» **EXERCISE BRIEF**:
Print each entry as it appears. Images stay out of the copy.
====================
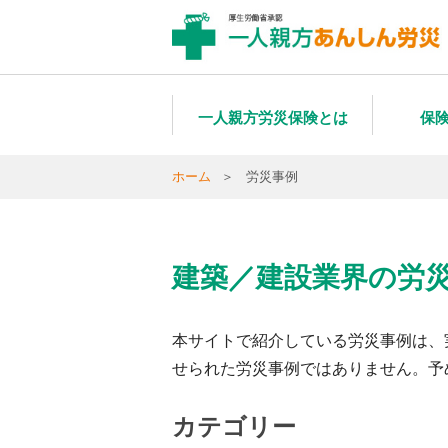
一人親方労災保険とは
保
ホーム
労災事例
建築／建設業界の労
本サイトで紹介している労災事例は、
せられた労災事例ではありません。予
カテゴリー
====================
» **TASK ANSWER**:
一人親方労災保険とは
保
ホーム
労災事例
建築／建設業界の労
本サイトで紹介している労災事例は、
せられた労災事例ではありません。予
カテゴリー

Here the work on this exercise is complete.